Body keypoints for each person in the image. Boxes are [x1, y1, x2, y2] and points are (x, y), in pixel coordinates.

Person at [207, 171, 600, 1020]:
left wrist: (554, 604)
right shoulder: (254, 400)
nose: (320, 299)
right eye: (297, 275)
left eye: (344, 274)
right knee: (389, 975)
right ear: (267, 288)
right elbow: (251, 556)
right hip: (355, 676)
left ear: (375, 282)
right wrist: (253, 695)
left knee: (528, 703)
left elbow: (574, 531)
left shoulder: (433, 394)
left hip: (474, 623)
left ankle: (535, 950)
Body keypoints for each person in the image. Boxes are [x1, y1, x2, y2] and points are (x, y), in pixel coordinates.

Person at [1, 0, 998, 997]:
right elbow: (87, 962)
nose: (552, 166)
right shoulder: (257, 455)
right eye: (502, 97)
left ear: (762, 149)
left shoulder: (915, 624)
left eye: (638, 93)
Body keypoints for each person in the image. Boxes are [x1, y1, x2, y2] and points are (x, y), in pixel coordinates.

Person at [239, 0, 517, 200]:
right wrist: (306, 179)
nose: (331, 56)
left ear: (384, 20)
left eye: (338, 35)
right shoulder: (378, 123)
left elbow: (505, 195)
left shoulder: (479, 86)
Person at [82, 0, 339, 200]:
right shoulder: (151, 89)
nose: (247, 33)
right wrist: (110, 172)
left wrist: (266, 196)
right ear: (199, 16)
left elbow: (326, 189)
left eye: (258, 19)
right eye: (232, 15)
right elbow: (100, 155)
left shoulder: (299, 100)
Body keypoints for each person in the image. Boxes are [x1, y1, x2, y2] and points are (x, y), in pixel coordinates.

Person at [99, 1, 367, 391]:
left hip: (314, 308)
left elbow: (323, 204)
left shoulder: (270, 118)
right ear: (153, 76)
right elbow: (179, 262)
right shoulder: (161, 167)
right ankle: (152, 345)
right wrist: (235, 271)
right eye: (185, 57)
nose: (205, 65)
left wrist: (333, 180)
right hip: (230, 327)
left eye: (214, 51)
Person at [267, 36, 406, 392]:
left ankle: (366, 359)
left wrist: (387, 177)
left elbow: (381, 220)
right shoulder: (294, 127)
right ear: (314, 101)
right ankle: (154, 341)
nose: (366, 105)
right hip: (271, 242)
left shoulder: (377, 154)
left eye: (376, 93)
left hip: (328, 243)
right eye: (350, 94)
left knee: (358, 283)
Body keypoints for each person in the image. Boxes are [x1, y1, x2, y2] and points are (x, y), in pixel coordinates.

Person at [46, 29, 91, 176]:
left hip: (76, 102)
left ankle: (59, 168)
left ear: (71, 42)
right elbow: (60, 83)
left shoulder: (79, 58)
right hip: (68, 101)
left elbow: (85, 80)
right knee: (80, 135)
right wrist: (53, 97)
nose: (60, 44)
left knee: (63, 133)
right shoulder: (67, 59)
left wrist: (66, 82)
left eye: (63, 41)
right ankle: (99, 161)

□ □ □ □ □ □ □

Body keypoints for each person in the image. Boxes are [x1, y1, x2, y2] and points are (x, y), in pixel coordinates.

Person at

□ □ □ □ □ □ □

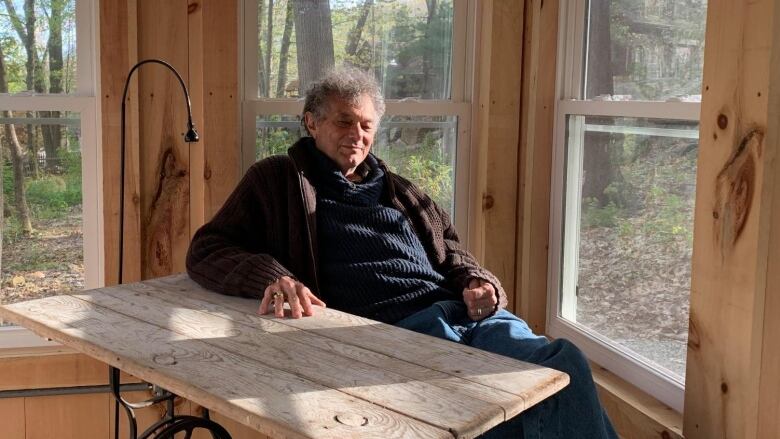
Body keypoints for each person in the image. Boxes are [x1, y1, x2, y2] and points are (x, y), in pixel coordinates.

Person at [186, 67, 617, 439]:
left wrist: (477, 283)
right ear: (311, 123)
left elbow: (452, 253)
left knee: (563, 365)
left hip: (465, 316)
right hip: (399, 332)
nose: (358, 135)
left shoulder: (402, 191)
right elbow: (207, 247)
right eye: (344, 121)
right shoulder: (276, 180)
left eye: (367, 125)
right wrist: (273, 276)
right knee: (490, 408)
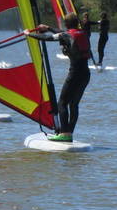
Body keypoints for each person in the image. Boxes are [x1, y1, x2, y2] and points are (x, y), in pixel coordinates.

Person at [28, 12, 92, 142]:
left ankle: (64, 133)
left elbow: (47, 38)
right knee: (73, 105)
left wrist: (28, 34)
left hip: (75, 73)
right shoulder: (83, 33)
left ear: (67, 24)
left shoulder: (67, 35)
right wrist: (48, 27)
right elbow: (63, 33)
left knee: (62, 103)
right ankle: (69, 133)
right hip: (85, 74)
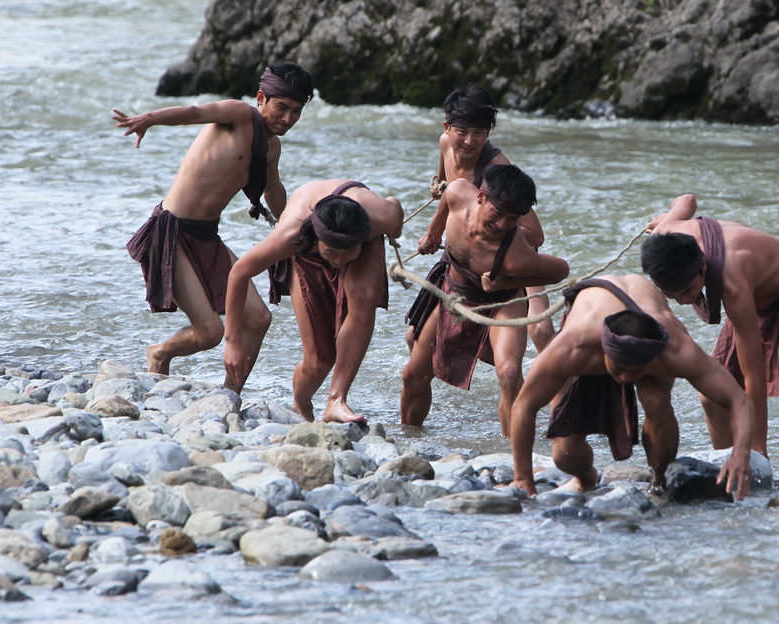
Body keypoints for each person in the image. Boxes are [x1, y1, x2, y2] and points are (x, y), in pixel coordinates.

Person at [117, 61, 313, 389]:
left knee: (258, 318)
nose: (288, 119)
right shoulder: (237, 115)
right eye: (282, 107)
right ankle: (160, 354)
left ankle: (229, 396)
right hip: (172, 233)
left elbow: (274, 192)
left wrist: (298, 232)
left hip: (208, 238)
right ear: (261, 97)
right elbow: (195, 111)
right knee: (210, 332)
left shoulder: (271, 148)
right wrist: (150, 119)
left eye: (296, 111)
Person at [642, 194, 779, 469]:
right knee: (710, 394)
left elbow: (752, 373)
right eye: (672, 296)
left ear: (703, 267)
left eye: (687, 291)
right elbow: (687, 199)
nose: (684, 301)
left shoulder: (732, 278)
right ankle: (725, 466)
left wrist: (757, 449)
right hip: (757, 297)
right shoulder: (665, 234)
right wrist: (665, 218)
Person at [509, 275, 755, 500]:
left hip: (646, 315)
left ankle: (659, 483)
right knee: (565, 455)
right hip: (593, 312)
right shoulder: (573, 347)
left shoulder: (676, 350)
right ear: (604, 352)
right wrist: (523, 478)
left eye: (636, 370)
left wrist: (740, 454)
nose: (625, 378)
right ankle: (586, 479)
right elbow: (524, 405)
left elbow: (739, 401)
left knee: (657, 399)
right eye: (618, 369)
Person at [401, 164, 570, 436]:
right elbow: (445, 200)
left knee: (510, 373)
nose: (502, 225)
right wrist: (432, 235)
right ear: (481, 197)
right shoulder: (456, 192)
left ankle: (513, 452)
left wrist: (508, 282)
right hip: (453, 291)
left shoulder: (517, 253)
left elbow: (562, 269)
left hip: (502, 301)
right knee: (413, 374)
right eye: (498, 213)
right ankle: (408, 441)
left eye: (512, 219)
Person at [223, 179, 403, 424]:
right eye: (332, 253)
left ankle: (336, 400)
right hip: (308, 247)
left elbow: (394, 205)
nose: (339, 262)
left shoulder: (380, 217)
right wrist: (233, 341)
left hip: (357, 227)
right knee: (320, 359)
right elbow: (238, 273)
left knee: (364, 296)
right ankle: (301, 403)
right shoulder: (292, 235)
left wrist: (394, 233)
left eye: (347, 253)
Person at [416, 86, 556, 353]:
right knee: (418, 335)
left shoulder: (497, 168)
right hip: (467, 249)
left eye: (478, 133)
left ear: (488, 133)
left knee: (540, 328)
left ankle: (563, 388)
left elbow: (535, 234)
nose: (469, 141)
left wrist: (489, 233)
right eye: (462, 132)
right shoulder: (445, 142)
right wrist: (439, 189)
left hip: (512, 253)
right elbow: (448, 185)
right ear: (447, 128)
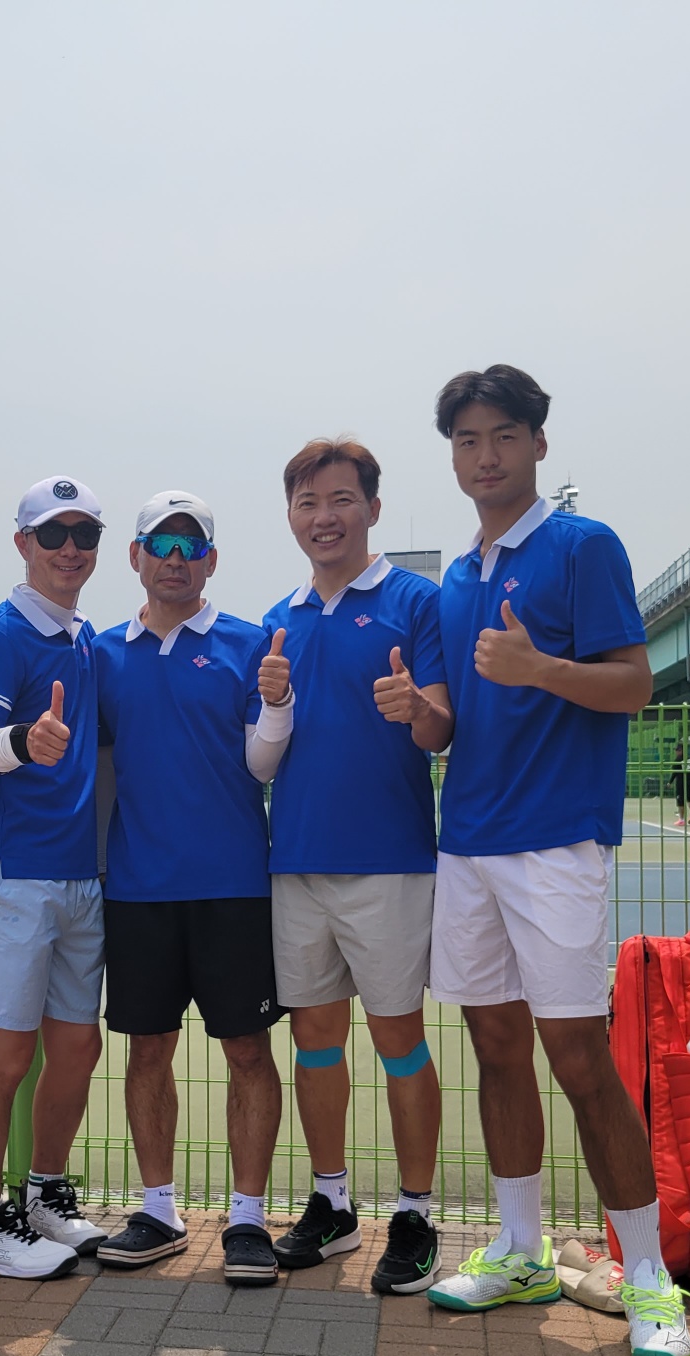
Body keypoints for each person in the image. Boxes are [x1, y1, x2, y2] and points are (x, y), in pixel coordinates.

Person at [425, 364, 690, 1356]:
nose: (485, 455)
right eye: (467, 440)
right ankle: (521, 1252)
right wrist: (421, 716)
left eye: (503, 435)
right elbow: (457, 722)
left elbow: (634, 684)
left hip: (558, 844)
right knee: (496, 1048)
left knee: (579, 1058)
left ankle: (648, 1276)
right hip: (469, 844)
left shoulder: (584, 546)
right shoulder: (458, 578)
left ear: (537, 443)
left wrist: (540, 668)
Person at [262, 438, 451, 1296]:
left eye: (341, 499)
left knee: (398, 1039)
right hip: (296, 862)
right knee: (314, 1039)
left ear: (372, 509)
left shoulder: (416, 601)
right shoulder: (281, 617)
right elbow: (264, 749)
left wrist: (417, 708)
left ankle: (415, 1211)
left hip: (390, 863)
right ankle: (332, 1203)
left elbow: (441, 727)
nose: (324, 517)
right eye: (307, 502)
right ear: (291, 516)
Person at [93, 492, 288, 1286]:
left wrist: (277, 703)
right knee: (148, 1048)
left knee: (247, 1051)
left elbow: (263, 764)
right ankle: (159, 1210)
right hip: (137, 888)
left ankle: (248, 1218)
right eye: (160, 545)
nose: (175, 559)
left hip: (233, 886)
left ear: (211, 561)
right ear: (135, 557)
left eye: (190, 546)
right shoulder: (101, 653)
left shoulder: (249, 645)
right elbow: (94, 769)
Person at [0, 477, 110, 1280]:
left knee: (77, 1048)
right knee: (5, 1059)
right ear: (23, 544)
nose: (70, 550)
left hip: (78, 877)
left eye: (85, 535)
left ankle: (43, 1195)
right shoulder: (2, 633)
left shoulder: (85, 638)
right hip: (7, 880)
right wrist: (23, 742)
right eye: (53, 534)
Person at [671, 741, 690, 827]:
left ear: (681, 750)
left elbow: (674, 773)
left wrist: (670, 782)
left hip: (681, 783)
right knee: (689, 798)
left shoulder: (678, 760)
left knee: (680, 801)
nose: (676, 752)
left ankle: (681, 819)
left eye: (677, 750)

□ □ □ □ □ □ □

| BRIEF |
Out of the data above, set down the lines from the one with "right shoulder: (458, 578)" to the one with "left eye: (677, 750)", both included, exactly as written and with no additions.

| WRITTEN SOLUTION |
right shoulder: (458, 578)
left ear: (537, 443)
left wrist: (540, 668)
Person at [262, 438, 451, 1296]:
left eye: (341, 499)
left knee: (398, 1039)
right hip: (296, 862)
right knee: (314, 1039)
left ear: (372, 509)
left shoulder: (416, 601)
right shoulder: (281, 617)
right elbow: (264, 749)
left wrist: (417, 708)
left ankle: (415, 1211)
left hip: (390, 863)
right ankle: (332, 1203)
left elbow: (441, 727)
nose: (324, 517)
right eye: (307, 502)
right ear: (291, 516)
Person at [93, 492, 288, 1286]:
left wrist: (277, 703)
right knee: (148, 1048)
left knee: (247, 1051)
left elbow: (263, 764)
right ankle: (159, 1210)
right hip: (137, 888)
left ankle: (248, 1218)
right eye: (160, 545)
nose: (175, 559)
left hip: (233, 886)
left ear: (211, 561)
right ear: (135, 557)
left eye: (190, 546)
right shoulder: (101, 653)
left shoulder: (249, 645)
right elbow: (94, 769)
Person at [0, 477, 110, 1280]:
left knee: (77, 1048)
right knee: (5, 1059)
right ear: (23, 544)
nose: (70, 550)
left hip: (78, 877)
left eye: (85, 535)
left ankle: (43, 1195)
right shoulder: (2, 633)
left shoulder: (85, 638)
right hip: (7, 880)
right wrist: (23, 742)
right eye: (53, 534)
Person at [671, 741, 690, 827]:
left ear: (681, 750)
left elbow: (674, 773)
left wrist: (670, 782)
left hip: (681, 783)
right knee: (689, 798)
left shoulder: (678, 760)
left knee: (680, 801)
nose: (676, 752)
left ankle: (681, 819)
left eye: (677, 750)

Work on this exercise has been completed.